Dev Diary - Pushing down data extraction logic to the operational system environment
Written by Roelant Vos on 3.6.2022
In some scenarios, when a 'source' operational system shares the technical environment with the data solution, it can be efficient to make sure all processing occurs on this environment. This way, the data does not have to 'leave' the environment to be processed.
In most cases, operational systems are hosted on different environments than the one(s) that host the data solution, which means that data first needs to be brought into the data solution for further processing.

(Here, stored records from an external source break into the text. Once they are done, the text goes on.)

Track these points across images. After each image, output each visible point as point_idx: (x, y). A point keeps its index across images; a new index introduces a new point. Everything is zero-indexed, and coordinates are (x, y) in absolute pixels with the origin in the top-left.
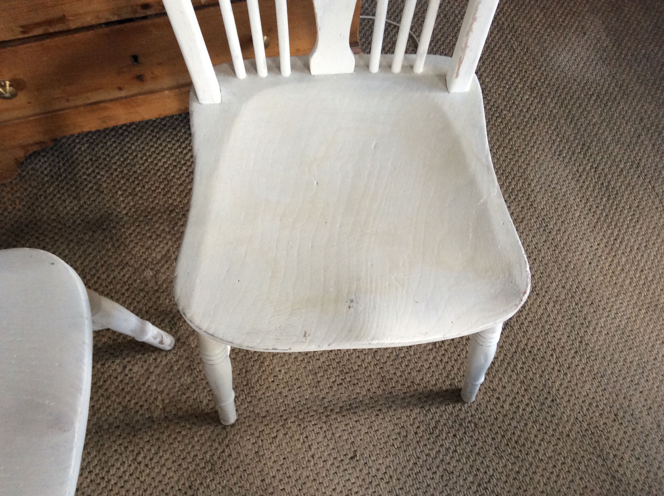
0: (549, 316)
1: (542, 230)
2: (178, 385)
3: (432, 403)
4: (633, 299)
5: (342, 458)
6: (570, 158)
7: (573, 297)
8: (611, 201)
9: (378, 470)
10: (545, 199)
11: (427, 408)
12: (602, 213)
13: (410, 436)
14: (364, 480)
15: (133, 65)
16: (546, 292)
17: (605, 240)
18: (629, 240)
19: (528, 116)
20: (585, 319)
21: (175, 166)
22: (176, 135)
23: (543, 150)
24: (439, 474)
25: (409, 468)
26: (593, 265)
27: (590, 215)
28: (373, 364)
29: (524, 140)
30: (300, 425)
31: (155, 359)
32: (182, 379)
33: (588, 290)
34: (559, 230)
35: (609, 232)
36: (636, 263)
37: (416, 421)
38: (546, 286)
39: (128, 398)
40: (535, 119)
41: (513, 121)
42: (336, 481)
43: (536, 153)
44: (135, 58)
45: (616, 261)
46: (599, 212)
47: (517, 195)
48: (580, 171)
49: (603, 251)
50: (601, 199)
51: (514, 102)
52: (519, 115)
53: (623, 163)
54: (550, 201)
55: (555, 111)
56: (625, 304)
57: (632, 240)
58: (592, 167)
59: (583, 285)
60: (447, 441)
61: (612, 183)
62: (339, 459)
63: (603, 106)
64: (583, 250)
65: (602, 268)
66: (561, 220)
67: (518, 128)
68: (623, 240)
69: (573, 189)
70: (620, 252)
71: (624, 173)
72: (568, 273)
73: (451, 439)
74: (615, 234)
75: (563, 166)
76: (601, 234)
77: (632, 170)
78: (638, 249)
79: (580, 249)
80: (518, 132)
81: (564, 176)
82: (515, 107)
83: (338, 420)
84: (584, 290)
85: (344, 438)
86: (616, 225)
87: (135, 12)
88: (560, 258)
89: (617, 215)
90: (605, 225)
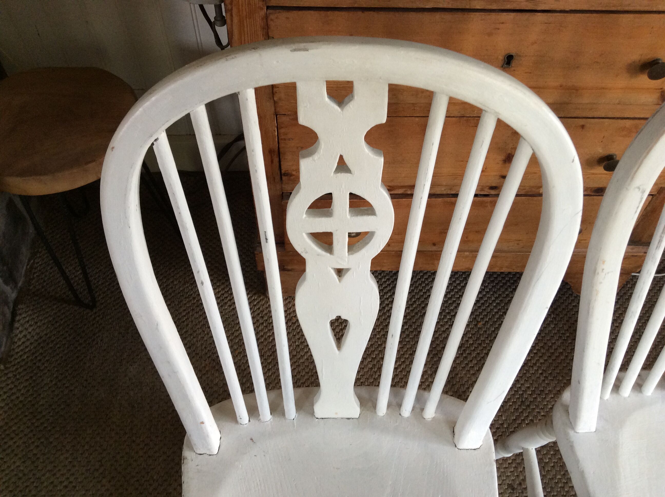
87: (482, 190)
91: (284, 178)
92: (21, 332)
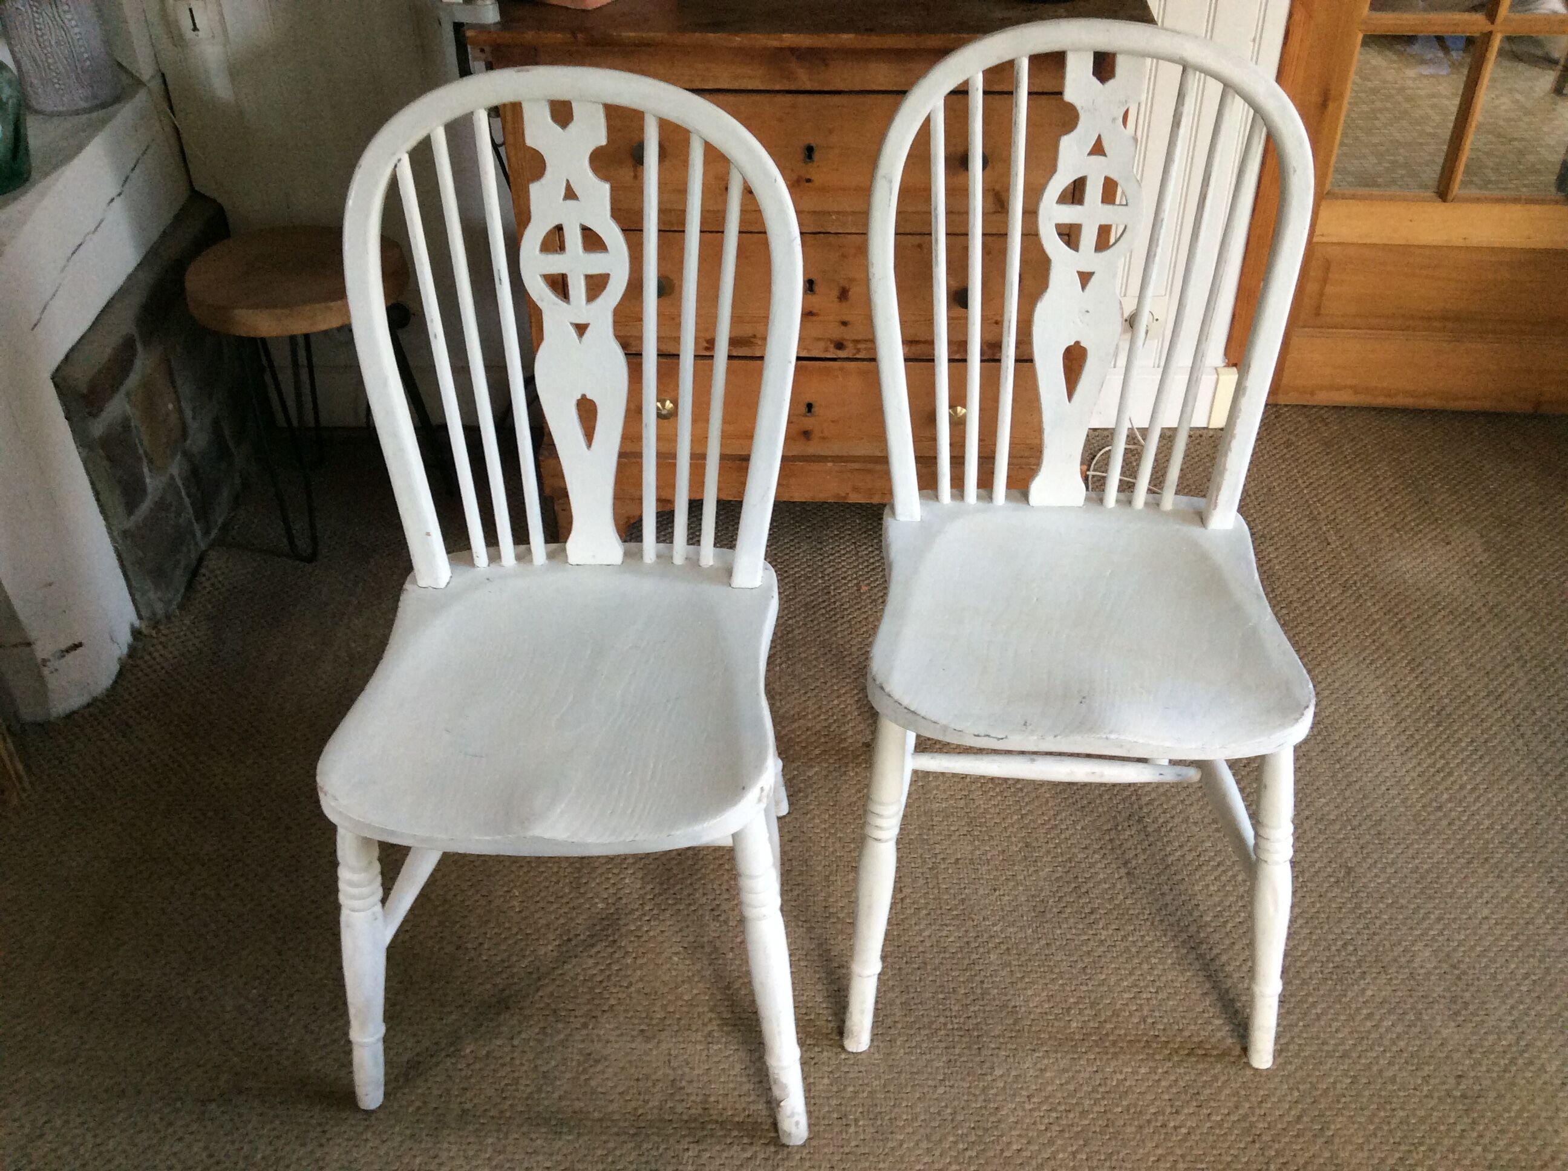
0: (1305, 832)
1: (1319, 738)
4: (1449, 843)
5: (943, 911)
6: (1387, 670)
7: (1349, 820)
8: (1441, 729)
9: (991, 937)
12: (1422, 739)
13: (1049, 916)
14: (968, 943)
15: (805, 416)
16: (1307, 806)
17: (1419, 769)
18: (1461, 776)
19: (1331, 614)
20: (1362, 848)
22: (822, 549)
24: (1080, 965)
25: (1037, 946)
26: (1391, 792)
27: (1403, 738)
28: (1017, 826)
29: (1318, 638)
33: (1376, 818)
34: (1348, 744)
35: (1429, 761)
36: (1465, 805)
37: (1064, 899)
40: (1342, 620)
41: (1306, 615)
42: (927, 933)
44: (809, 406)
45: (1431, 795)
46: (1417, 737)
48: (1399, 687)
49: (1413, 780)
50: (1426, 723)
51: (1313, 597)
52: (1318, 611)
53: (1473, 689)
54: (1342, 710)
55: (1376, 617)
56: (1433, 847)
57: (1465, 778)
58: (1420, 686)
59: (1370, 810)
60: (1104, 933)
61: (1449, 710)
62: (939, 912)
63: (1456, 624)
64: (1381, 772)
65: (1407, 799)
66: (1353, 733)
67: (1312, 624)
68: (1450, 774)
69: (1383, 704)
70: (1441, 788)
71: (1472, 702)
72: (1347, 793)
73: (1111, 932)
74: (1438, 766)
75: (1373, 677)
76: (1415, 761)
77: (1486, 702)
78: (1474, 789)
79: (1376, 771)
80: (1311, 629)
81: (1372, 686)
82: (1313, 602)
83: (950, 871)
84: (1369, 816)
85: (952, 891)
86: (1442, 757)
87: (826, 350)
88: (1340, 775)
89: (1448, 745)
90: (1425, 753)
92: (208, 580)
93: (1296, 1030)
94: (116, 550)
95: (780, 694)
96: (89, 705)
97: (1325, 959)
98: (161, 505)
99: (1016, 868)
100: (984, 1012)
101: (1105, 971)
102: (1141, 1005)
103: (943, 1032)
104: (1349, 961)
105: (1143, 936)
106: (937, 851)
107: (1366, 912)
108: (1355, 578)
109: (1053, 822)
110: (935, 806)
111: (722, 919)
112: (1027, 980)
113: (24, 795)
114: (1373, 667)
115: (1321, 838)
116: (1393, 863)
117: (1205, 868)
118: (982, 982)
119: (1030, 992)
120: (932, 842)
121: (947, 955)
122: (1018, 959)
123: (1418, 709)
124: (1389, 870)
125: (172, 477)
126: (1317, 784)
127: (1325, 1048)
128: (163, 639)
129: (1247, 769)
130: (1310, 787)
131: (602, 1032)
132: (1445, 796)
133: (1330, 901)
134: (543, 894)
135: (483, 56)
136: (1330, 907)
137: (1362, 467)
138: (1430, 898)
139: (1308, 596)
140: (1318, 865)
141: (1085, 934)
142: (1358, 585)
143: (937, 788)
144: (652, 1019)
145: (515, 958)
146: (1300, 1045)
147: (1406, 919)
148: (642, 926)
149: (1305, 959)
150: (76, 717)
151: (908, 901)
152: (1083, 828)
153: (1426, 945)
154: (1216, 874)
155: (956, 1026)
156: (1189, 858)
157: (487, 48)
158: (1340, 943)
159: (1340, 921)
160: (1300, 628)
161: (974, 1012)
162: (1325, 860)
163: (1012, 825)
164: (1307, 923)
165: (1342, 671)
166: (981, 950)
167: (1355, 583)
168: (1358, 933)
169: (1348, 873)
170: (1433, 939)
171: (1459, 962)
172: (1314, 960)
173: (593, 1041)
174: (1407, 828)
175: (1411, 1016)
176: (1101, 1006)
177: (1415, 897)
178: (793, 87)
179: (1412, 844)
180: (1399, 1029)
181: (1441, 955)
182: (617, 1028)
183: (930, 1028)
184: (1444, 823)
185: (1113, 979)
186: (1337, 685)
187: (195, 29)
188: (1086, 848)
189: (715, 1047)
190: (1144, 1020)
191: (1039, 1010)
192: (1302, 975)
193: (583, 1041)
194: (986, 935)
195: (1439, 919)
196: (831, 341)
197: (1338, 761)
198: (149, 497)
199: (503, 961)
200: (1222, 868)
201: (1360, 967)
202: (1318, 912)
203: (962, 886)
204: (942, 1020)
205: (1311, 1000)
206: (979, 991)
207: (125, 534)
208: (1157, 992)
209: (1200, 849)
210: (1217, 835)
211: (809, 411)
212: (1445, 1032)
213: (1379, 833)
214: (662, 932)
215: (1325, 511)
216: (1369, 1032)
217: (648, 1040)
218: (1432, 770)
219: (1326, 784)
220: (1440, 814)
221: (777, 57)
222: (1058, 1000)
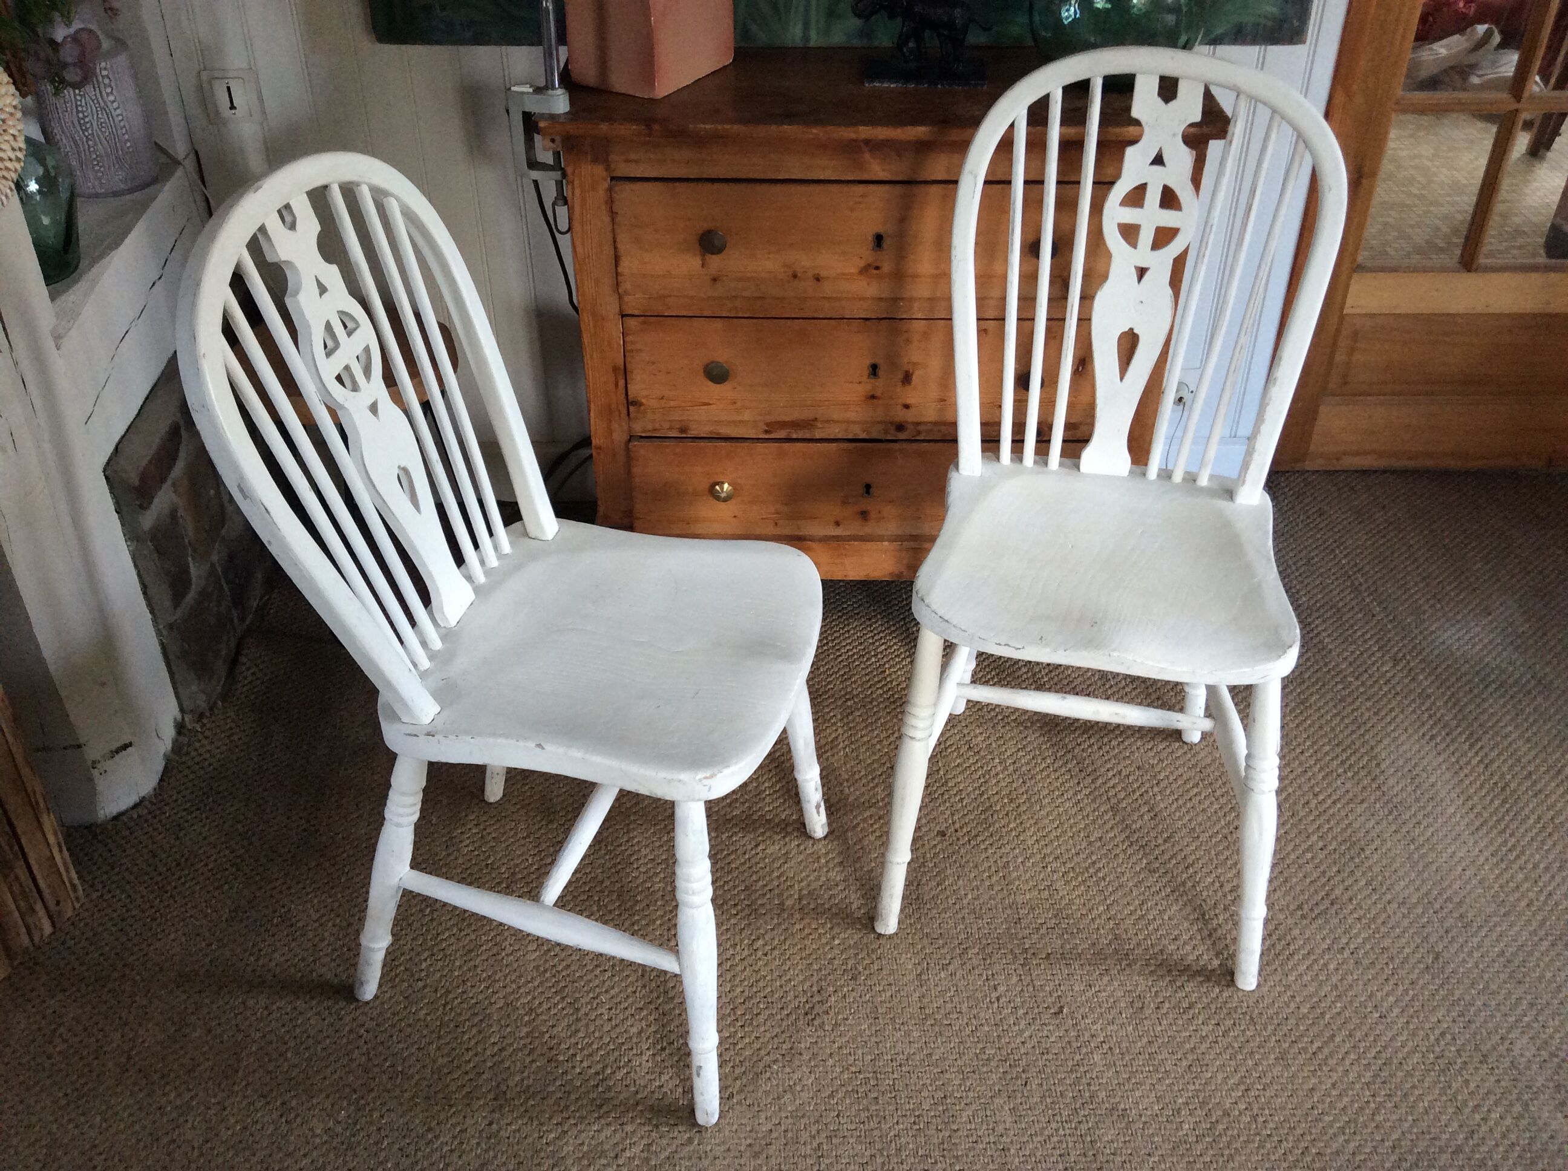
0: (1389, 917)
2: (823, 879)
3: (1188, 981)
4: (1531, 925)
5: (1041, 1010)
6: (1448, 746)
7: (1430, 903)
8: (1507, 805)
9: (1093, 1036)
10: (1400, 786)
11: (1178, 984)
12: (1490, 817)
13: (1148, 1012)
14: (1069, 1042)
15: (863, 496)
17: (1492, 849)
18: (1532, 855)
19: (1385, 689)
20: (1447, 932)
21: (863, 656)
22: (871, 626)
23: (1406, 730)
24: (1184, 1063)
25: (1139, 1044)
26: (1467, 873)
27: (1472, 816)
28: (1104, 917)
29: (1376, 714)
30: (984, 959)
31: (798, 846)
32: (830, 874)
33: (1456, 900)
34: (1419, 823)
35: (1500, 840)
36: (1541, 884)
37: (1161, 994)
38: (1388, 882)
39: (754, 877)
40: (1397, 694)
41: (1362, 690)
42: (1027, 1034)
43: (1394, 730)
44: (868, 488)
45: (1506, 876)
46: (1486, 815)
47: (1357, 773)
48: (1461, 763)
49: (1487, 860)
50: (1492, 801)
51: (1366, 671)
52: (1372, 686)
53: (1533, 765)
54: (1409, 789)
55: (1430, 691)
56: (1516, 929)
57: (1537, 856)
58: (1481, 761)
59: (1449, 892)
60: (1205, 1028)
61: (1513, 786)
62: (1036, 1011)
63: (1508, 697)
64: (1454, 853)
65: (1483, 879)
66: (1422, 813)
67: (1368, 699)
68: (1523, 853)
69: (1448, 782)
70: (1515, 867)
71: (1534, 777)
72: (1426, 875)
73: (1211, 1027)
74: (1510, 845)
75: (1435, 753)
76: (1486, 840)
77: (1547, 777)
78: (1547, 869)
79: (1449, 851)
80: (1369, 704)
81: (1435, 764)
82: (1366, 676)
83: (1042, 967)
84: (1449, 899)
85: (1047, 988)
86: (1512, 835)
87: (886, 432)
88: (1416, 856)
89: (1516, 823)
90: (1495, 831)
91: (632, 408)
92: (248, 669)
93: (1407, 1125)
94: (162, 645)
95: (847, 781)
96: (136, 806)
97: (1424, 1049)
98: (204, 594)
99: (1108, 962)
100: (1095, 1116)
101: (1210, 1069)
102: (1249, 1103)
103: (1055, 1139)
104: (1450, 1051)
105: (1244, 1031)
106: (1027, 946)
107: (1459, 1000)
108: (1404, 651)
109: (1139, 912)
110: (1020, 899)
111: (816, 1023)
112: (1134, 1081)
113: (77, 906)
114: (1433, 743)
115: (1406, 923)
116: (1479, 947)
117: (1296, 957)
118: (1089, 1084)
119: (1138, 1094)
120: (1020, 936)
121: (1050, 1057)
122: (1122, 1059)
123: (1482, 786)
124: (1475, 955)
125: (213, 565)
126: (1395, 866)
127: (1437, 1143)
128: (208, 733)
129: (1325, 852)
130: (1388, 869)
131: (709, 1148)
132: (1521, 876)
133: (1422, 988)
134: (630, 1000)
135: (551, 144)
136: (1423, 994)
137: (1396, 536)
138: (1520, 982)
139: (1360, 670)
140: (1407, 950)
141: (1186, 1030)
142: (1408, 657)
143: (1019, 878)
144: (757, 1132)
145: (609, 1071)
146: (1412, 1140)
147: (1499, 1005)
148: (736, 1032)
149: (1406, 1050)
150: (124, 818)
151: (1004, 999)
152: (1170, 919)
153: (1523, 1032)
154: (1307, 963)
155: (1068, 1132)
156: (1279, 947)
157: (558, 139)
158: (1437, 1032)
159: (1434, 1009)
160: (1358, 703)
161: (1085, 1116)
162: (1413, 946)
163: (1100, 916)
164: (1403, 1011)
165: (1404, 748)
166: (1084, 1050)
167: (1404, 656)
168: (1454, 1021)
169: (1436, 958)
170: (1529, 1026)
171: (1557, 1049)
172: (1415, 1050)
173: (700, 1158)
174: (1488, 910)
175: (1518, 1108)
176: (1211, 1106)
177: (1505, 982)
178: (866, 177)
179: (1495, 926)
180: (1508, 1121)
181: (1538, 1043)
182: (724, 1143)
183: (1042, 1134)
184: (1523, 904)
185: (1220, 1076)
186: (1401, 762)
187: (233, 107)
188: (1175, 939)
189: (827, 1161)
190: (1255, 1118)
191: (1149, 1113)
192: (1405, 1067)
193: (690, 1158)
194: (1087, 1035)
195: (1531, 1005)
196: (892, 423)
197: (1413, 840)
198: (193, 587)
199: (597, 1073)
200: (1313, 957)
201: (1460, 1056)
202: (1413, 1000)
203: (1057, 982)
204: (1054, 1125)
205: (1417, 1093)
206: (1087, 1094)
207: (171, 627)
208: (1264, 1089)
209: (1288, 937)
210: (1305, 922)
211: (868, 492)
212: (1554, 1125)
213: (1461, 916)
214: (757, 1038)
215: (1366, 581)
216: (1479, 1125)
217: (756, 1155)
218: (1504, 849)
219: (1402, 866)
220: (1517, 895)
221: (851, 149)
222: (1167, 1100)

If, however, the environment of an operational system is the same as that of the data solution, this initial 'landing' or 'staging' step does not require the data to be processed via an external route. In other words, it becomes possible to 'push down' data staging logic to this shared environment. This way, the delta detection and integration of the resulting data delta into the data solution all occurs in the environment, and not by using separate data transformations in for example SQL Server integration Services (SSIS) or Azure Data Factory (ADF).
Pushdown is sometimes referred to as 'ELT', (Extract, Load and then Transform) as opposed to the 'ETL' (Extract, Transform and then Load) paradigm. While these terms may not always be clear or helpful, generally speaking ELT / pushdown means that most code is directly running on the native environment whereas ETL signals most code is running as part of a separate transformation engine not directly related to the environment.
Currently in BimlFlex, the source-to-staging processes that follow the ELT paradigm always use either a SSIS or an ADF Copy activity to move the data onto the data solution environment before the processing can start. In the scenario outlined above, when the operational system is hosted on the same environment as the data solution, this landing step can be skipped.
With the 2022 R2 release, it will now be possible to use the new Pushdown Extraction feature to deliver this outcome, and make sure the integration of data in the solution can be achieved without requiring the additional landing step or Copy Activity.
Enabling Pushdown Extraction at Project level will direct BimlFlex to generate Stored Procedures that replace the initial landing of data using SSIS and/or ADF.